I presently have data on 158 categorical (1/0) items which were administered to 1,000 individuals. The data were collected in a planned missing data design, where a total of five different forms were used. Each form had a set of unique and common items (appx 20% of the 158 are common across the five forms). When running an EFA on these data, there are a number of missing cells due to nature of the design.

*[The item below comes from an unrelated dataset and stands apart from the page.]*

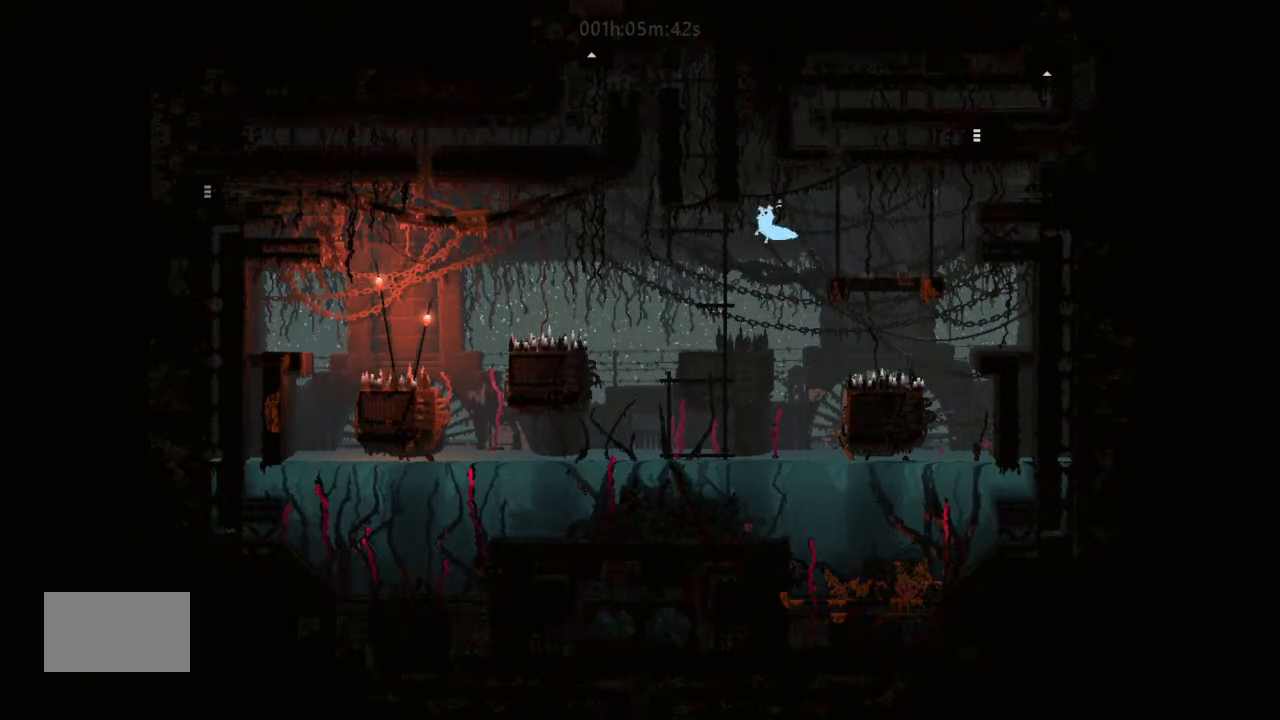
{"keys": ["down"], "events": [[333, "left", "up"], [333, "up", "up"], [433, "down", "down"]]}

The output I get from the analysis using WLSMV or ULS produces the WARNING: BIVARIATE TABLE OF X_ AND X_ HAS AN EMPTY CELL. Although I can get AIC/BIC using ML, I'm interested in the other ancillary statistics for model evaluation. Is there a way to control for this type of design and use the WLSMV or ULS estimators?
Dear Linda/Bengt, I am doing an exploratory factor analysis on binary items measuring safety culture in firms. Some items are not applicable to smaller firms and are recorded as missing. What is the best method to deal with this missingness? I have a variable measuring firm size.
Using maximum likelihood estimation would be the best, but with binary items each factor is one dimension of integration which makes EFA difficult. You could use DATA IMPUTATION to obtain imputed data sets and then use TYPE=IMPUTATION and weighted least squares to do the EFA.
Thanks, i do have the book. When data is MNAR he discusses about selection and pattern mixture models. I did not see about the performance of ML and Multiple imputation when we have 'not applicable items'. if i understand it correctly I read a section in the paper by Schafer and Graham(Missing data: state of the art) where they say when the missing values are out of scope - we can assume MAR.
The question is what an (implicitly) imputed value means for a subject for whom the question is not applicable. It's similar to imputing values for someone who drops out of a study due to death. There may be other approaches for this case. You may want to ask on SEMNET to hear if someone has a good reference.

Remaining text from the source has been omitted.